Son Gelişmelerin Özeti
Çin merkezli bir tehdit grubu, ABD ve Kanada’daki üniversitelerin fizik ve mühendislik bölümlerine ait Roundcube webmail yazılımını hedef alarak yeni bir kampanya başlattı. Bu saldırılar, kritik güvenlik açıklarını (örneğin, CVE-2024-42009) kullanarak kimlik bilgilerini çalmayı ve daha sonra kalıcı erişim için web shell dağıtmayı içermektedir.
Saldırı Nasıl Çalışıyor?
Bu saldırıların temelinde, artık yamalanmış olan açık kaynaklı e-posta çözümündeki zafiyetler yer alıyor. Özellikle:
- CVE-2024-42009 (CVSS puanı: 9.3)
- CVE-2025-49113 (CVSS puanı: 9.9)
Ayrıca, saldırganlar Roundcube istemcisinde yalnızca e-postayı açmak suretiyle erişim elde etmekte ve kurbanın tarayıcı bağlamında rastgele JavaScript kodu çalıştırmaktadır. Saldırganların, kampanya öncesinde hedeflerine dair bilgi topladığı ve ardından bu bilgilere dayanarak oltalama e-postaları gönderdiği değerlendirilmektedir.
Etkilenen Sistemler
Saldırılar, özellikle aşağıdaki alanlar üzerinde yoğunlaşmıştır:
- Ulusal güvenlik bağları olan üniversite bölümleri
- Astrofizik ve parçacık fiziği gibi alanlarda çalışan araştırmacılar
Saldırganlar, sistemleri belirli nedenlerden ötürü hedef almak amacıyla bilgi toplamakta ve bu süreçte genel oltalama taktikleri kullanmaktadır.
Çözüm ve Korunma
Bu tür tehditlere karşı etkin bir savunma için şu adımlar atılmalıdır:
- Roundcube yazılımının en son sürümüne güncellenmesi gerekmektedir.

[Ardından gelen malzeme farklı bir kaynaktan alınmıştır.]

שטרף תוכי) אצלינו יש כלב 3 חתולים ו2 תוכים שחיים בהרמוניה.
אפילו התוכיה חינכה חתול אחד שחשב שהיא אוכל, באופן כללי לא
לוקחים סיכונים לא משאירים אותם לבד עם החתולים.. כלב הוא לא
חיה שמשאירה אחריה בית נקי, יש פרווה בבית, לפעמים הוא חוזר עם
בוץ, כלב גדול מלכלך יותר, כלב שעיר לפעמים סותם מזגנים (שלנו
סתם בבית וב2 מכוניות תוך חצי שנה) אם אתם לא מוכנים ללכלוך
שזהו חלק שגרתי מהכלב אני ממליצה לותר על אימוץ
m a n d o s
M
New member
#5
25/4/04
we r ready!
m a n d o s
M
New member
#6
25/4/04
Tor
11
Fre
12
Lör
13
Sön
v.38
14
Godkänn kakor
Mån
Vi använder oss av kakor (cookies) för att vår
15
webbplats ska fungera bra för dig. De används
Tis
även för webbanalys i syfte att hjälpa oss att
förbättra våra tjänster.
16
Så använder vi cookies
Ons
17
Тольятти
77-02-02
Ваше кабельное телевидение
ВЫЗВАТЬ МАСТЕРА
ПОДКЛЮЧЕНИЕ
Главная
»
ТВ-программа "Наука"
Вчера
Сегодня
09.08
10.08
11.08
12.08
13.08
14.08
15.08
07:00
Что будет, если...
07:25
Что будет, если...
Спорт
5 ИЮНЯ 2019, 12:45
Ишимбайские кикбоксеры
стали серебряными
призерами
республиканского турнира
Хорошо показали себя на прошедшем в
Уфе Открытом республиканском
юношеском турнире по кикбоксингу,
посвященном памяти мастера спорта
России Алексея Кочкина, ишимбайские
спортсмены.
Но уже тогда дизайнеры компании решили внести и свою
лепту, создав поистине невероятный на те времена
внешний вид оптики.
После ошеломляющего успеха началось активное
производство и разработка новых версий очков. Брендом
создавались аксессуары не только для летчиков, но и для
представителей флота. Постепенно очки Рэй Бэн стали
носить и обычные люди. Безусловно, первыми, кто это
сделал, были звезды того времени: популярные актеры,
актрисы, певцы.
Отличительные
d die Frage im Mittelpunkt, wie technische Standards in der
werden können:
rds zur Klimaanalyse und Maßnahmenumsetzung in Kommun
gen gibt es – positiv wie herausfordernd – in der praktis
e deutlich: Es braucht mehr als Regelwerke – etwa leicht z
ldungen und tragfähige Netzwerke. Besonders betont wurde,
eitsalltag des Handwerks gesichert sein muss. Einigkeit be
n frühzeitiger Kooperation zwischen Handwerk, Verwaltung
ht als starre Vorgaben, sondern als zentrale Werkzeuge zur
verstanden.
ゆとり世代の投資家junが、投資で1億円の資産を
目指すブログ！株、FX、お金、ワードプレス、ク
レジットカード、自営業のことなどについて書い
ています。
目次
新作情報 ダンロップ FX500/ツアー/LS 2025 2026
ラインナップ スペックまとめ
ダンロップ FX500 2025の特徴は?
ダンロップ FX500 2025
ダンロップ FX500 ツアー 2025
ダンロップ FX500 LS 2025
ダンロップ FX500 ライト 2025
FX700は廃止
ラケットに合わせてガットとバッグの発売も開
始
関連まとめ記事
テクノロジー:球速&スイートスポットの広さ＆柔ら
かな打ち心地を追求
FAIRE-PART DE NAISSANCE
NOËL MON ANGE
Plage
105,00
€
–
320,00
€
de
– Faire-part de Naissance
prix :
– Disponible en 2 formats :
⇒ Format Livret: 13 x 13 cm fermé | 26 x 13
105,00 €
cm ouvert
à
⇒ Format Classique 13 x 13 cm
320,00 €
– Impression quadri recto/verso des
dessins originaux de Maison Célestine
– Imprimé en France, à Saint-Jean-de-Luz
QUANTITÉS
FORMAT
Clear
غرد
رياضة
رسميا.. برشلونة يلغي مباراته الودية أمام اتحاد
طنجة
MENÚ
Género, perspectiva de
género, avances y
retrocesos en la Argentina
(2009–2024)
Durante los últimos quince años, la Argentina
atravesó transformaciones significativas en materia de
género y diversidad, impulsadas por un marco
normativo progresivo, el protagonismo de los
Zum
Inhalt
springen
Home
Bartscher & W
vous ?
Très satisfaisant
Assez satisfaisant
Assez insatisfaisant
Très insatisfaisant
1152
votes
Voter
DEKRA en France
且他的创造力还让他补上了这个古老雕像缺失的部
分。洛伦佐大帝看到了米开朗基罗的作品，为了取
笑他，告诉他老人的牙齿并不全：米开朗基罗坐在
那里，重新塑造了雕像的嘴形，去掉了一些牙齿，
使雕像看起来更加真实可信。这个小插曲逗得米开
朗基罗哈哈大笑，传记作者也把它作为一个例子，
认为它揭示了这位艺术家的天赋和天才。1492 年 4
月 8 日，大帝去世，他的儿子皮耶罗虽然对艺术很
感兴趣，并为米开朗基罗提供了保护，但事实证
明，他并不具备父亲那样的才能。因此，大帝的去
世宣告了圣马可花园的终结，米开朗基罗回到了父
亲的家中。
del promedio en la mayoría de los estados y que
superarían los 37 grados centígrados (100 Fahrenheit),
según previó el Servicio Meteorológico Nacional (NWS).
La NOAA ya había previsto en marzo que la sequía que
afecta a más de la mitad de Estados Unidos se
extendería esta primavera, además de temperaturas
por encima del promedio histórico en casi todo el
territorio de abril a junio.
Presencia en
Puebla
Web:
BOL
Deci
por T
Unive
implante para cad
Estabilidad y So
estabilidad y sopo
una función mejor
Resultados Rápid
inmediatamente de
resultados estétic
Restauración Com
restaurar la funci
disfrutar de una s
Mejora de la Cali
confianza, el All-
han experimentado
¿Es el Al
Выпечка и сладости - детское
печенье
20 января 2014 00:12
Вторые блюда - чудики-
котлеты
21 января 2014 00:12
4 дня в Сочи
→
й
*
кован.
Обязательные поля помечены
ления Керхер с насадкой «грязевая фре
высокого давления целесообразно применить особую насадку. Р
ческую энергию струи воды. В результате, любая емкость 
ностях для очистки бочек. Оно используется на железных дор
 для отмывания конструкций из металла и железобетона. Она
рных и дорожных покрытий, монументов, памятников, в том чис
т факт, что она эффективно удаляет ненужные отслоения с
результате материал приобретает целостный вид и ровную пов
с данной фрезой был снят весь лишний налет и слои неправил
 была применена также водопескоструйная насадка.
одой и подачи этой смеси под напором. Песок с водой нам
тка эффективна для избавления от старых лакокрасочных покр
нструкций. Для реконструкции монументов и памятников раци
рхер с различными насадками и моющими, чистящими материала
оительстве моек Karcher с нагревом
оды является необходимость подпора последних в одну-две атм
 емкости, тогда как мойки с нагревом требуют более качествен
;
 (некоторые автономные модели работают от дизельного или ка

- Kimlik bilgisi ve iki faktörlü kimlik doğrulama (2FA) bilgilerini sık sık güncellemelisiniz.
- Çok katmanlı güvenlik çözümleri ile sunucularınızı koruma altına almalısınız.
Ayrıca, DMARC politikalarının sıkı bir şekilde uygulanması, sahte e-posta (spoofing) girişimlerini minimize edecektir.
Sonuç ve Öneriler
Kullanıcılar, sistemlerinin güvenliğini sağlamak amacıyla Roundcube yazılımlarını derhal güncellemeli ve potansiyel zararlardan korunmak adına e-posta güvenliği stratejilerini gözden geçirmelidir. Portları kapatmak ve e-posta sunucusu güvenlik politikalarını sıkılaştırmak da hayati önem taşımaktadır. Unutmayın, e-posta teslimatı, sunucu ihlallerine yol açabilir, bu nedenle e-posta sunucularınızın güvenliğine aynı derecede önem verin.